— What you need to do —
The required output is the exact run of lines below that opens at the line with "Hesham A. Yousef" and closes at the line with "Physics Department, Faculty".

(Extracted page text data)
╔══

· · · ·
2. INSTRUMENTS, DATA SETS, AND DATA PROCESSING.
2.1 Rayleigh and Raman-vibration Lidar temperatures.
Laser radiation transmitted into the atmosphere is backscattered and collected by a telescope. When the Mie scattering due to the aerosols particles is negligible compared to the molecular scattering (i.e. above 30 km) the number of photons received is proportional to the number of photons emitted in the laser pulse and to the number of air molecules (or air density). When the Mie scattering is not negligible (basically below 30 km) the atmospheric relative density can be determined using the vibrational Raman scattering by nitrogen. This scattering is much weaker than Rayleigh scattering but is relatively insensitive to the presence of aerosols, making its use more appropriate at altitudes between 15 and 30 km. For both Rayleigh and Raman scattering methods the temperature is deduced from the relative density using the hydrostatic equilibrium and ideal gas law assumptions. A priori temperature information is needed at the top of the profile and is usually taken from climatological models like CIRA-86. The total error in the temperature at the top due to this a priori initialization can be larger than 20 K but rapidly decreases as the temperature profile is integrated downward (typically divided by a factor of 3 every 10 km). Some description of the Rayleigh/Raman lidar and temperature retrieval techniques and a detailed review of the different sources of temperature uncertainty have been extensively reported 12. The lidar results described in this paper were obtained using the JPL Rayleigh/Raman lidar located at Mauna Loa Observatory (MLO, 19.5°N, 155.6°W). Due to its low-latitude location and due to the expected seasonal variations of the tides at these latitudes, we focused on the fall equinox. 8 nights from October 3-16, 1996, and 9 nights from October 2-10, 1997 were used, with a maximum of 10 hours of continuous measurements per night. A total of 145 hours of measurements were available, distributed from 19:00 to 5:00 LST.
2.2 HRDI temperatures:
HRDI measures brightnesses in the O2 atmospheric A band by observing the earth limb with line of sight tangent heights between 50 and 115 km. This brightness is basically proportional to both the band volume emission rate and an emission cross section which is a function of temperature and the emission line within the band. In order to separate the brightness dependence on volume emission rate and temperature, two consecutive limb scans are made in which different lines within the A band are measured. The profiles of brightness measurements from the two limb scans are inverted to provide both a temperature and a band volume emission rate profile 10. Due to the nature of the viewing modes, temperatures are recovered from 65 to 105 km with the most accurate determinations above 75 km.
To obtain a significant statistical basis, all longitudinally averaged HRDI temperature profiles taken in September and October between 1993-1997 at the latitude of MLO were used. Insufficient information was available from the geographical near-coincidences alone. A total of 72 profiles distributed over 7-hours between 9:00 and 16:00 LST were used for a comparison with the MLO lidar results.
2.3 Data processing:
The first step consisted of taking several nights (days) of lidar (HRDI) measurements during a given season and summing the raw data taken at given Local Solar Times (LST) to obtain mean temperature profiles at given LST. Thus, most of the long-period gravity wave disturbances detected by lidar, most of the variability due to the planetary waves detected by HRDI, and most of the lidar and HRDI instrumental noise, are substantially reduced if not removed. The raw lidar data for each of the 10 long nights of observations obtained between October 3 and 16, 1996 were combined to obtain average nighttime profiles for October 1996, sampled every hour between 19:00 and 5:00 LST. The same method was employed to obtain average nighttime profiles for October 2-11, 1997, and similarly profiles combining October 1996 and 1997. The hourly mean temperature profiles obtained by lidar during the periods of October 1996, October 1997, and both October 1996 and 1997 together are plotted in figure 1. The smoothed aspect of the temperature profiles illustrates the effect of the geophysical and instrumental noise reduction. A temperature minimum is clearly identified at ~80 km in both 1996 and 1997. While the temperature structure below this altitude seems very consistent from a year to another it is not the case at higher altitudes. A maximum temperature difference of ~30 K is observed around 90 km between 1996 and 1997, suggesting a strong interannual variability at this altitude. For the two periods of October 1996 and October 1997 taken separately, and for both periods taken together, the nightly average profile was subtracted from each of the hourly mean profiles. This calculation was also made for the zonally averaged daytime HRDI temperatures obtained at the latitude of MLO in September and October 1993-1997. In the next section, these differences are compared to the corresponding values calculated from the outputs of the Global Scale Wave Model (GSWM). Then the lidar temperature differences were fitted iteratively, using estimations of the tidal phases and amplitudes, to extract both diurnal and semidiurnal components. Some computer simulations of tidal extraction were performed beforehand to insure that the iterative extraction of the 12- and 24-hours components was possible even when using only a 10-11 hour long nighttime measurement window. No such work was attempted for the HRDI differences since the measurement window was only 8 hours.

╚══
╔══

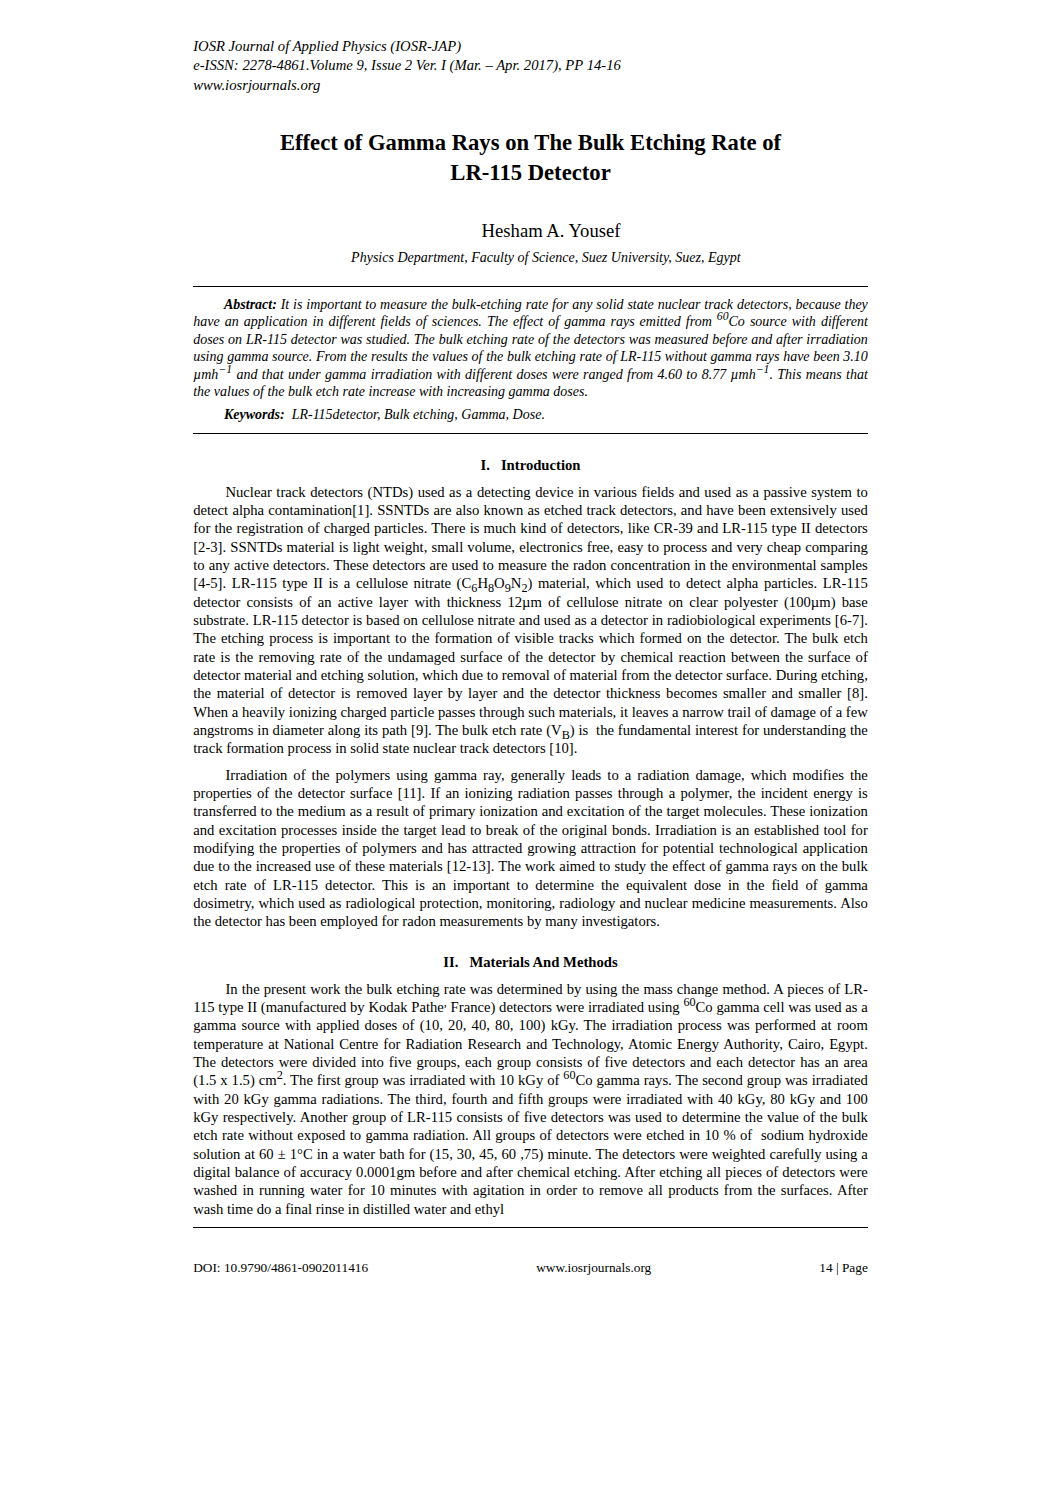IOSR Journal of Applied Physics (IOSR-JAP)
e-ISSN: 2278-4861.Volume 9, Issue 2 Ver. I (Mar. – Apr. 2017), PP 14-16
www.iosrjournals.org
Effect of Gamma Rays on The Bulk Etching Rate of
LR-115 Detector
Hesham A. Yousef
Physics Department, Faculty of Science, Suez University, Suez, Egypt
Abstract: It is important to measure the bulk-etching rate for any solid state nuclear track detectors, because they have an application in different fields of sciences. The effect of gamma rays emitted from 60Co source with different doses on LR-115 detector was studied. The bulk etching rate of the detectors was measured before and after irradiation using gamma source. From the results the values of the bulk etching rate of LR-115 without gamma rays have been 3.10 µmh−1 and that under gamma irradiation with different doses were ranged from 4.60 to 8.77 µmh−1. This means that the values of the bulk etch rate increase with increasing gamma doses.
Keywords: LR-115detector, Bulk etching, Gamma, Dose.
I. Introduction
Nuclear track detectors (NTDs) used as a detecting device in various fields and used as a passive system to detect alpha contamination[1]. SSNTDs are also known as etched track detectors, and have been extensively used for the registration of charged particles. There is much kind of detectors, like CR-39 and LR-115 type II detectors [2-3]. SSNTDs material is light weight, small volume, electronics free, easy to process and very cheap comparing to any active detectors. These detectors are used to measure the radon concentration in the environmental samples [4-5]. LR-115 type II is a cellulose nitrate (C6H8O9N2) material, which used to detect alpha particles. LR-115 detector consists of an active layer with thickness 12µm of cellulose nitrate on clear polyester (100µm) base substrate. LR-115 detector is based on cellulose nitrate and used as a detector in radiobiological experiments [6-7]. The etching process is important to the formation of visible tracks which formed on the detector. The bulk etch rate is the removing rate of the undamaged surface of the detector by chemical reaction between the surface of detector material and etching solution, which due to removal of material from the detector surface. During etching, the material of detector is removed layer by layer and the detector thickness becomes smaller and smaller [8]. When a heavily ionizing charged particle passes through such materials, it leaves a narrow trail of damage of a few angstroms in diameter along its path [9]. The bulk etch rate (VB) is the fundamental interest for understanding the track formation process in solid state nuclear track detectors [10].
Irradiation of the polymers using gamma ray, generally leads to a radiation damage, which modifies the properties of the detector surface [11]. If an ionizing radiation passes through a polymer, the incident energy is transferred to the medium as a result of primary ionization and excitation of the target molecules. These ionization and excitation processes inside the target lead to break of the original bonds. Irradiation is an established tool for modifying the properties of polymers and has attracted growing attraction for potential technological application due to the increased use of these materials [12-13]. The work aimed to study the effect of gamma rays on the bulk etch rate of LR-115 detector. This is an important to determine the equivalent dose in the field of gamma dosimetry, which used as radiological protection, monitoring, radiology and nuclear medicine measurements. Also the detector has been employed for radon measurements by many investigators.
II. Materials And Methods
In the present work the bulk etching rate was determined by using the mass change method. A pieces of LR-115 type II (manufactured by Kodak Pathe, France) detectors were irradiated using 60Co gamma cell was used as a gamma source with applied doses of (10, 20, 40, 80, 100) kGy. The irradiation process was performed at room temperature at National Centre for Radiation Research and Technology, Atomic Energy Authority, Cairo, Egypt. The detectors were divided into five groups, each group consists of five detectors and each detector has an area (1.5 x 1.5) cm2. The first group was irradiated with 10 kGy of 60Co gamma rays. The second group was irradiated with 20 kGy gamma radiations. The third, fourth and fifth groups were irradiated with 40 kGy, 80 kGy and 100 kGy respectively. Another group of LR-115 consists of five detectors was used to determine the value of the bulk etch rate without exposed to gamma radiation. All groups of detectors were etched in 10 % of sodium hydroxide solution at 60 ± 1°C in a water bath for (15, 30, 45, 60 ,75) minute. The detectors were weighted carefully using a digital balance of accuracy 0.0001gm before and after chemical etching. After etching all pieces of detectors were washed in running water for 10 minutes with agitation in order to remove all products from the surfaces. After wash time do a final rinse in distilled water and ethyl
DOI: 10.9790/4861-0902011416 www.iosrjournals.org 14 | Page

╚══
╔══

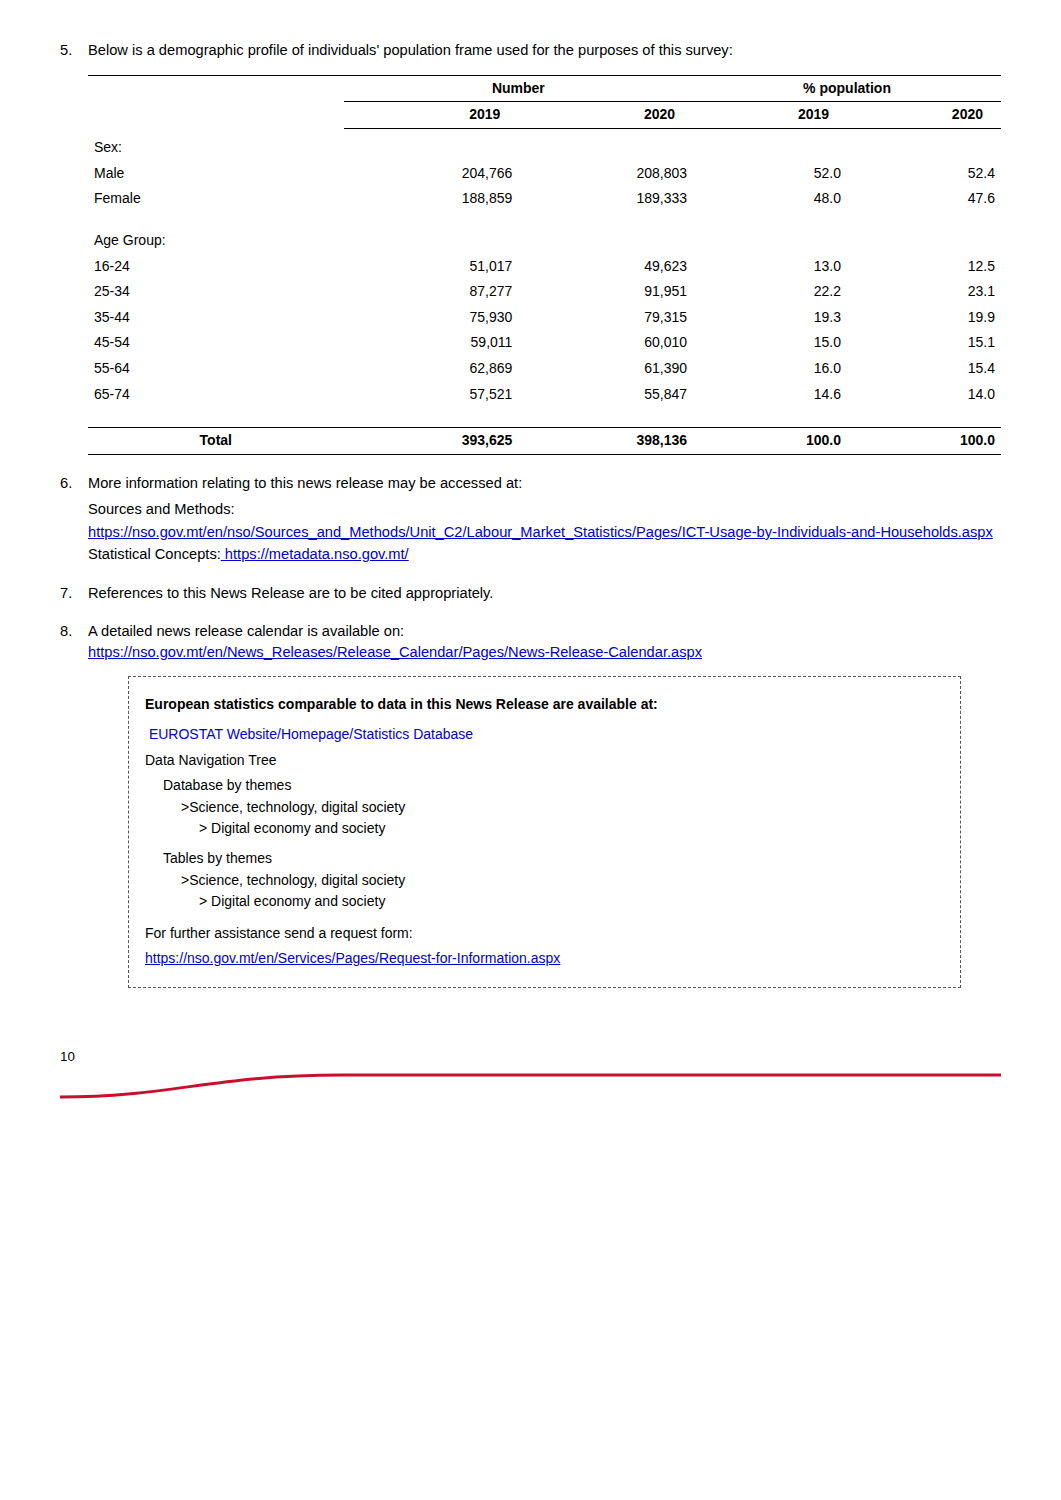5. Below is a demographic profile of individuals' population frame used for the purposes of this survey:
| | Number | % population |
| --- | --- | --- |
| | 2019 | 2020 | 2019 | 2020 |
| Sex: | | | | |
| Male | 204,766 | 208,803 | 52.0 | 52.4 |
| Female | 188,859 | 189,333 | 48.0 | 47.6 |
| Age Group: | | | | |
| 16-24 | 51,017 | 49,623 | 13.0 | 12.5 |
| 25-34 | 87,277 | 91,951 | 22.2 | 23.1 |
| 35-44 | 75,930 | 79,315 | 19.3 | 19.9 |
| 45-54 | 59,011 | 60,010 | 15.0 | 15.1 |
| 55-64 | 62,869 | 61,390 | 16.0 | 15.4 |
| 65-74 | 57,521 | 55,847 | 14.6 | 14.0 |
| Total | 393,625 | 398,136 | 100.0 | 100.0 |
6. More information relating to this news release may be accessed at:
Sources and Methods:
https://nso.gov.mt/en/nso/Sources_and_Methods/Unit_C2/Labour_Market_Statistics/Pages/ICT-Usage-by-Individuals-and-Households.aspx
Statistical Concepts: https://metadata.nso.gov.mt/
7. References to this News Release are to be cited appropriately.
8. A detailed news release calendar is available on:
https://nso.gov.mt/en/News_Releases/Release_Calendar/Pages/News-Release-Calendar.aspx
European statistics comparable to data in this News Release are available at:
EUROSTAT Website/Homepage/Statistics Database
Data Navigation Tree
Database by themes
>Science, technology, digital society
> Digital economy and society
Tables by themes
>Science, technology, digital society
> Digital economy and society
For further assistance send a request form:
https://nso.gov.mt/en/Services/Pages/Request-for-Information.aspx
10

╚══

— Exercise answer —
Hesham A. Yousef
Physics Department, Faculty of Science, Suez University, Suez, Egypt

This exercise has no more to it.